• Required work: From the IMRAD report guidelines below, return word for word the passage that opens with the words containing "Please review the" and closes with "doing this analysis?".

Our hope is that the process of completing these analyses will help you see how to put what we have learned this semester into practice. Specifically, after completing these analyses and receiving feedback, we hope that students are able to:

formulate practical, real-world, problems as machine learning problems.
implement learning methods using a statistical computing environment.
evaluate effectiveness of learning methods when used as a tool for data analysis.
communicate analysis results in a concise and meaningful manner.

Beyond that, we hope you use these analyses as an opportunity for exploration. Hopefully the foundation we have created throughout the semester will give you the confidence to try some things we only briefly discussed, or did not discuss at all!

IMRAD Structure

For these analyses, you will do the following:

Analyze the provided data however your please! Each analysis has a suggested goal, but you may use the data however you choose!
Write a report in R Markdown using the IMRAD organization structure.
- Write an abstract.
- Write an introduction.
- Write a methods section.
- Write a results section.
- Write a discussion.

Please review the this IMRAD Cheat Sheet developed by the Carnegie Mellon University Global Communication Center.

IMRAD Section Details

Abstract

Even though it is the first thing to appear in the report, the abstract should be the last thing that you write. Generally the abstract should serve as a summary of the entire report. Reading only the abstract, the reader should have a good idea about what to expect from the rest of the document. Abstracts can be extremely variable in length, but a good heuristic is to use a sentence for each of the main sections of the IMARD:

Introduction: Why are you doing this analysis?
Methods: What did you do?
Results: What did you find?
Discussion: What does it mean? Why does it matter?

Introduction

The introduction should discuss the “why” of your analysis and a brief “what” of your data. Essentially, you need to motivate why the analysis that you are about to do should be done. Why does this analysis need to be done? What is the goal of this analysis? The introduction should also provide enough background on the subject area for a reader to understand your analysis. Do not assume your reader knows anything about the subject area that your data comes from. If the reader does not understand your data, there is no way the reader will understand your motivation. Since data is provided for you, but not a scenario, you can create any reasonable scenario that you would like.

You do not need to provide a complete data dictionary in the introduction, but you should include one in the appendix. Often the data would be introduced in the Methods section, but here the data is very closely linked to the motivation of the analysis. It at least needs to be introduced in the the introduction.

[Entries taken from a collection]
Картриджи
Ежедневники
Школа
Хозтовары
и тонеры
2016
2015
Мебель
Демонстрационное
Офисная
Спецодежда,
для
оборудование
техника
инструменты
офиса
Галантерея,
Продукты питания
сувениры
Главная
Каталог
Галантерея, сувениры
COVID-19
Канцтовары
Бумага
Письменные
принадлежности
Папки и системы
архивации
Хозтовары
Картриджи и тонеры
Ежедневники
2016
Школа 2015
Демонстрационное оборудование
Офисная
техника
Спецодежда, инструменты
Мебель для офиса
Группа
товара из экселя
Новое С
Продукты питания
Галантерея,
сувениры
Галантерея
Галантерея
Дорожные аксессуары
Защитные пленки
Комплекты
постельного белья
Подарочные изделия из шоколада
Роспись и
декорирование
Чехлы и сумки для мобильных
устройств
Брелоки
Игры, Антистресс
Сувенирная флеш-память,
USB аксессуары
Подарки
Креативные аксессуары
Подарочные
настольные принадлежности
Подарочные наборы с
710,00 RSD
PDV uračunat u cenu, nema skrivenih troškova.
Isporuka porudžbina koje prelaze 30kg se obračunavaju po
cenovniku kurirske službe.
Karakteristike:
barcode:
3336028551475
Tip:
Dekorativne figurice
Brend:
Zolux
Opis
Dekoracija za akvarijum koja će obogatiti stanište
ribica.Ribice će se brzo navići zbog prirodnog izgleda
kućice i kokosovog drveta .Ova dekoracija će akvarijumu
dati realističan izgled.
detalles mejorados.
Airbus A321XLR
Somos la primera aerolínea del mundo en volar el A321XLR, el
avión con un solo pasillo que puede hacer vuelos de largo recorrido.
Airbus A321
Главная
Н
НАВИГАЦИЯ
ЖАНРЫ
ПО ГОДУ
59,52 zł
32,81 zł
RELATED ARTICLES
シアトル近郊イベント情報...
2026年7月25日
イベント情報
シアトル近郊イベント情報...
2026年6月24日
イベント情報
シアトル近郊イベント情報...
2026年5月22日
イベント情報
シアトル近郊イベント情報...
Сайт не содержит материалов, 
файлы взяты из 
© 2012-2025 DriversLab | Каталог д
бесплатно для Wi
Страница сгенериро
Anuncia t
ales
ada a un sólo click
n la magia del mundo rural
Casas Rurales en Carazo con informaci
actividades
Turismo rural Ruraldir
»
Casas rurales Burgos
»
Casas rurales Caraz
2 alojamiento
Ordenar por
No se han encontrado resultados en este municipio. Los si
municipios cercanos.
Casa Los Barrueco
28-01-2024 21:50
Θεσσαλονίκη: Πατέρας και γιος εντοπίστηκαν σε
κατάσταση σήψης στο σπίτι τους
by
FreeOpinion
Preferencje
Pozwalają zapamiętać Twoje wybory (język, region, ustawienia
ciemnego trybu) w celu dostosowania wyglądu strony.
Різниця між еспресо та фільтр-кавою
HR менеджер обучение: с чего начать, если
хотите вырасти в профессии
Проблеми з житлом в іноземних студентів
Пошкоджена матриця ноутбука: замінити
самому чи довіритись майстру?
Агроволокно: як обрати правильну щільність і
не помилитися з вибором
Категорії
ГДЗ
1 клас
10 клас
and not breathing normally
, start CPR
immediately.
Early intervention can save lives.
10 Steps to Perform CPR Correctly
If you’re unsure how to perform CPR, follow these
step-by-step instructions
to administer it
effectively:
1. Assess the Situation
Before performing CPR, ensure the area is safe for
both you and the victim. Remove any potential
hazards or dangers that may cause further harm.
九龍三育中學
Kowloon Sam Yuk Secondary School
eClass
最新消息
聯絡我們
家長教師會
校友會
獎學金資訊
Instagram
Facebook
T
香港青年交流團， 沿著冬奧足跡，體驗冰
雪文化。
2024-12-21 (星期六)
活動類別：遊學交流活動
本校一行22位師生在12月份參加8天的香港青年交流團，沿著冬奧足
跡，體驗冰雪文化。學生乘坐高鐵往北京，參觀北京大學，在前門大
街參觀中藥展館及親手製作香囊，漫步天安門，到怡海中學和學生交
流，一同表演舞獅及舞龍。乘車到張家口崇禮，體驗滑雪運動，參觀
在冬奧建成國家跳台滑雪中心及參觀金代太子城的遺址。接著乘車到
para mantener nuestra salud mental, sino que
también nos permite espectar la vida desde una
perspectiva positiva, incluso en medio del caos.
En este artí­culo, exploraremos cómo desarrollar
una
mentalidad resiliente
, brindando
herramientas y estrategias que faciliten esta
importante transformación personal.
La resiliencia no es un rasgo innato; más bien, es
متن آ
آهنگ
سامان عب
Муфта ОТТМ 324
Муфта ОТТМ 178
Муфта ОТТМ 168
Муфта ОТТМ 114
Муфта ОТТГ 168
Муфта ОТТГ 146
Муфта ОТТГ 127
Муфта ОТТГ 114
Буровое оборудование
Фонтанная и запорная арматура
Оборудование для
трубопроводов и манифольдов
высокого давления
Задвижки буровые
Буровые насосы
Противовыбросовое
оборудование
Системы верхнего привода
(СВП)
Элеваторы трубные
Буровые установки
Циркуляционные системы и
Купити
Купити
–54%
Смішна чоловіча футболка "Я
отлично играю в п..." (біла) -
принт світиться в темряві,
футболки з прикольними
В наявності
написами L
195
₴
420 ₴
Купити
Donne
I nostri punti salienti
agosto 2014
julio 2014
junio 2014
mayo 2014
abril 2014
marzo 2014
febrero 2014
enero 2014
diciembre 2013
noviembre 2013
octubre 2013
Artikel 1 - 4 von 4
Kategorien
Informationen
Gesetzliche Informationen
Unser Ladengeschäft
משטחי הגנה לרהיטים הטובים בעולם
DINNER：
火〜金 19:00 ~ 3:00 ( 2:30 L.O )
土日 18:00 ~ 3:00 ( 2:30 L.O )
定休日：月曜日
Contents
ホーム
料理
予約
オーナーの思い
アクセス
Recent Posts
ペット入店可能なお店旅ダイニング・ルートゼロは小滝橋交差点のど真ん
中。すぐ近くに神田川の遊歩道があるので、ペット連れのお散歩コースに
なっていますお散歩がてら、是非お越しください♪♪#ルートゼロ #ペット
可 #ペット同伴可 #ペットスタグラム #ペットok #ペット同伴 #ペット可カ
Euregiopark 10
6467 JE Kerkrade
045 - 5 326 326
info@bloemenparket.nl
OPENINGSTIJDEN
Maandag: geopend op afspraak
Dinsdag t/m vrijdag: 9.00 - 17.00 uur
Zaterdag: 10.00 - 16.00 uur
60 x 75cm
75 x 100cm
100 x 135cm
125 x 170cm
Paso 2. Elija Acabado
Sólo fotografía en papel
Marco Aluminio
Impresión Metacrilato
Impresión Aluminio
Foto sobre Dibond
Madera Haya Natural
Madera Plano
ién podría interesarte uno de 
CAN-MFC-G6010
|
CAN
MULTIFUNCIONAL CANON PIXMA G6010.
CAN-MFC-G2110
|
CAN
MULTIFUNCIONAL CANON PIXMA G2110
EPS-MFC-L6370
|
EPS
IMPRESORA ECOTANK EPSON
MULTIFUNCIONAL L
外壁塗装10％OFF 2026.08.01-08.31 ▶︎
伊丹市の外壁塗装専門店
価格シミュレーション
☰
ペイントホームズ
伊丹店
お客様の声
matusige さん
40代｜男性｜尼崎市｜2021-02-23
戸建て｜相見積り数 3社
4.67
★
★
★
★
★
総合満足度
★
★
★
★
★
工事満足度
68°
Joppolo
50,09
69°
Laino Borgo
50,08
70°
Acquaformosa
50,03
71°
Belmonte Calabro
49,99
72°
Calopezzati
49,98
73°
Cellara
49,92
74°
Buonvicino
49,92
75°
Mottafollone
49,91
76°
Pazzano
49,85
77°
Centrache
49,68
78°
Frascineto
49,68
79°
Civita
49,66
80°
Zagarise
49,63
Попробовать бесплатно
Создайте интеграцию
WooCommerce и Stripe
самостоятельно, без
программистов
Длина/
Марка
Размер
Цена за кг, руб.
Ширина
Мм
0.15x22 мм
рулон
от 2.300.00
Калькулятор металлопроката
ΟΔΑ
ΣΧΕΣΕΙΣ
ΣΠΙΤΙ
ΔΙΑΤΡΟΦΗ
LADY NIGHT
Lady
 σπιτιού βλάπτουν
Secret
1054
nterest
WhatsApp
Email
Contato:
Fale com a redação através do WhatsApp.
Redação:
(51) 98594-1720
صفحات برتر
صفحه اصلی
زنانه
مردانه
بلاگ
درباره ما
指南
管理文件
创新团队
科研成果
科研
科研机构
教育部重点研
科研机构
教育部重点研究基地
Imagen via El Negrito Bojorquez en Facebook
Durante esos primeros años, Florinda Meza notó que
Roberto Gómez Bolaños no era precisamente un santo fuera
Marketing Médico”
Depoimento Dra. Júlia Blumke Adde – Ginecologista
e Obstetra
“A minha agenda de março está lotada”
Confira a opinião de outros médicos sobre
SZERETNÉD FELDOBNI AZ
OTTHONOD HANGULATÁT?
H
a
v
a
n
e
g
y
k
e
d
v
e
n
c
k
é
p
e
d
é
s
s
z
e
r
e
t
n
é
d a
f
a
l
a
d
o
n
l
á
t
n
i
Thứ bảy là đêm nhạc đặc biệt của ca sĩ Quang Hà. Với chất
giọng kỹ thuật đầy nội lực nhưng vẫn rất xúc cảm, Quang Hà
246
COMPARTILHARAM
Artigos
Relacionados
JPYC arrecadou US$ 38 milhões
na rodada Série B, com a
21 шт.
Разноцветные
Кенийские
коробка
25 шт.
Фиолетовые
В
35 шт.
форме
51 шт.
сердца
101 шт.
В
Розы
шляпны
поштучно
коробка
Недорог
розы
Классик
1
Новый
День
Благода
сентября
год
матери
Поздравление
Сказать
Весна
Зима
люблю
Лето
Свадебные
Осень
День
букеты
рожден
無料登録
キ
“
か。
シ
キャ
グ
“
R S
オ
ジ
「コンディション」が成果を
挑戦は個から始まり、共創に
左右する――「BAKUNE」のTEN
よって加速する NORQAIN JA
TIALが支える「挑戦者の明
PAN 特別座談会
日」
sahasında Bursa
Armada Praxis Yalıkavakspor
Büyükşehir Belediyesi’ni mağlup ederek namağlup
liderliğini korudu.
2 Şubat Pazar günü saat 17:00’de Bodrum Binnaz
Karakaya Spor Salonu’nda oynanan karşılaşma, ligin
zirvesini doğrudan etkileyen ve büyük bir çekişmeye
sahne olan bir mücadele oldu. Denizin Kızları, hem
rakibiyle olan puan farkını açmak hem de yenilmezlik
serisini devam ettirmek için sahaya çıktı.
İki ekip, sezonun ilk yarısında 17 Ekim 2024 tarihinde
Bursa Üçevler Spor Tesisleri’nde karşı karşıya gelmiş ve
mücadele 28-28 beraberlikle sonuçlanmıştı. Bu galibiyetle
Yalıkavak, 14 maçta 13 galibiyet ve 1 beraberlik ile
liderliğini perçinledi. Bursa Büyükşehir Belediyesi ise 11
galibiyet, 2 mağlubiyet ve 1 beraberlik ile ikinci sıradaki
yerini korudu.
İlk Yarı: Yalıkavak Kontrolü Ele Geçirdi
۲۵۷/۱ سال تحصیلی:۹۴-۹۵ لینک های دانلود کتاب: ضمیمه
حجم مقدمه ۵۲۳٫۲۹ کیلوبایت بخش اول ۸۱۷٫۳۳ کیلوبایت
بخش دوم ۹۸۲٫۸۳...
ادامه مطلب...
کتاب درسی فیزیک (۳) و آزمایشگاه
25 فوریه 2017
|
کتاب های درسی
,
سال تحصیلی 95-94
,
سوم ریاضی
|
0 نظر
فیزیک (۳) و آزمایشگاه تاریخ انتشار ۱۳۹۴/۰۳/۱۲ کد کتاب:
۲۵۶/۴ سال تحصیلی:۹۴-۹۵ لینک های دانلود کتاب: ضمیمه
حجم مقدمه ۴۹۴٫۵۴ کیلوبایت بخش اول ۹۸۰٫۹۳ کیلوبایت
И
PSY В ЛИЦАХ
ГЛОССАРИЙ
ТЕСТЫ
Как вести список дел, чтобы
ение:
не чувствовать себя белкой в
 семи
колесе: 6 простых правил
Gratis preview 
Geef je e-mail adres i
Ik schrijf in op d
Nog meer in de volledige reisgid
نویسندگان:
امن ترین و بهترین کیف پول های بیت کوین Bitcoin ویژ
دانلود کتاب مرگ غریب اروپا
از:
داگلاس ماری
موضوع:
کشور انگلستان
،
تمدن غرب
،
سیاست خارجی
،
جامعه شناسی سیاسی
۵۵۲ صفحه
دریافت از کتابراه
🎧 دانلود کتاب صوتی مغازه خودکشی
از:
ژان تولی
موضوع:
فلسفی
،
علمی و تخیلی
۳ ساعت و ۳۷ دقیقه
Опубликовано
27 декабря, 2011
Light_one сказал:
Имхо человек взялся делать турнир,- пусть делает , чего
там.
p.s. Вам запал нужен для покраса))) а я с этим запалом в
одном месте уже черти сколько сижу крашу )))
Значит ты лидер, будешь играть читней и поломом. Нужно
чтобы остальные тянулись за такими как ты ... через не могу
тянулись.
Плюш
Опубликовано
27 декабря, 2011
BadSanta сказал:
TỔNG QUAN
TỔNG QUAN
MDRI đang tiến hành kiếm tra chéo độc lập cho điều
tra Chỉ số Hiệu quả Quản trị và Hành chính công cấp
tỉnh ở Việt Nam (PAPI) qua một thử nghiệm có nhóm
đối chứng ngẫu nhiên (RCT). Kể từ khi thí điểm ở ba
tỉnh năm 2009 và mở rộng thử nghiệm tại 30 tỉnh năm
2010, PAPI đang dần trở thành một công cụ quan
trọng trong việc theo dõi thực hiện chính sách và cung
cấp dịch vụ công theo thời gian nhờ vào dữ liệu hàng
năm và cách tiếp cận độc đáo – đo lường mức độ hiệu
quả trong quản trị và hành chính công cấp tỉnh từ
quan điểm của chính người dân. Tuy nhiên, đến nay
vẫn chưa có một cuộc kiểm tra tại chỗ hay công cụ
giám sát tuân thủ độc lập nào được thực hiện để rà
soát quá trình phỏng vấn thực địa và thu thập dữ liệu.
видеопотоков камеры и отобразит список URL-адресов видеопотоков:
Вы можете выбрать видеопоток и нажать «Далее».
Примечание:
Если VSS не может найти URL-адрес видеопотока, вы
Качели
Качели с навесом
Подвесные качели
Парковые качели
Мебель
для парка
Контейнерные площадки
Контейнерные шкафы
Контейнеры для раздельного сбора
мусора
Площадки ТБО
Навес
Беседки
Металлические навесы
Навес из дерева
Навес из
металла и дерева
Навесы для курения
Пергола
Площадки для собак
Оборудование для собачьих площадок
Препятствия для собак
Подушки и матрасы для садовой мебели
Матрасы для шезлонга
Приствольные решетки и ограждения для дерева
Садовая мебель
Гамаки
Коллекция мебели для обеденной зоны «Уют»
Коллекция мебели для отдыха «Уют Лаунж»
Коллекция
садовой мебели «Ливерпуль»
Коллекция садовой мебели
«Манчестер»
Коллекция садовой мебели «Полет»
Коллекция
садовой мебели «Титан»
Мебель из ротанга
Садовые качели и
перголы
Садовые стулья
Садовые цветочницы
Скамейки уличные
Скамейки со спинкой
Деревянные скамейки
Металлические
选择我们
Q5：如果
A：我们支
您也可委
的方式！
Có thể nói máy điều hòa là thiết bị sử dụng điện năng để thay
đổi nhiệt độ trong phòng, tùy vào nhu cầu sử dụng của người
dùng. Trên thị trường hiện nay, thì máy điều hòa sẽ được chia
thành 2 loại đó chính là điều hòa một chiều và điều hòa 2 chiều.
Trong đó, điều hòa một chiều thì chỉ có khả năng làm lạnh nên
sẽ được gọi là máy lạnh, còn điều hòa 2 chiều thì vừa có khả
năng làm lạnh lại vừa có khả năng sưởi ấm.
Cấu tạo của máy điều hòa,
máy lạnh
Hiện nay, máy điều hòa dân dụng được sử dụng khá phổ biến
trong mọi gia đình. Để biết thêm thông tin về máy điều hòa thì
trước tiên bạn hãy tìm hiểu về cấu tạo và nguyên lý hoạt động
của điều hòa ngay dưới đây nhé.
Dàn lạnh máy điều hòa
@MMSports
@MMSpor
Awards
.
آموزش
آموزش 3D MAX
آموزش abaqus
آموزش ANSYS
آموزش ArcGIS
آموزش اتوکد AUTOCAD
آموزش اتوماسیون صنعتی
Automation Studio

• Written response:
Please review the this IMRAD Cheat Sheet developed by the Carnegie Mellon University Global Communication Center.

IMRAD Section Details

Abstract

Even though it is the first thing to appear in the report, the abstract should be the last thing that you write. Generally the abstract should serve as a summary of the entire report. Reading only the abstract, the reader should have a good idea about what to expect from the rest of the document. Abstracts can be extremely variable in length, but a good heuristic is to use a sentence for each of the main sections of the IMARD:

Introduction: Why are you doing this analysis?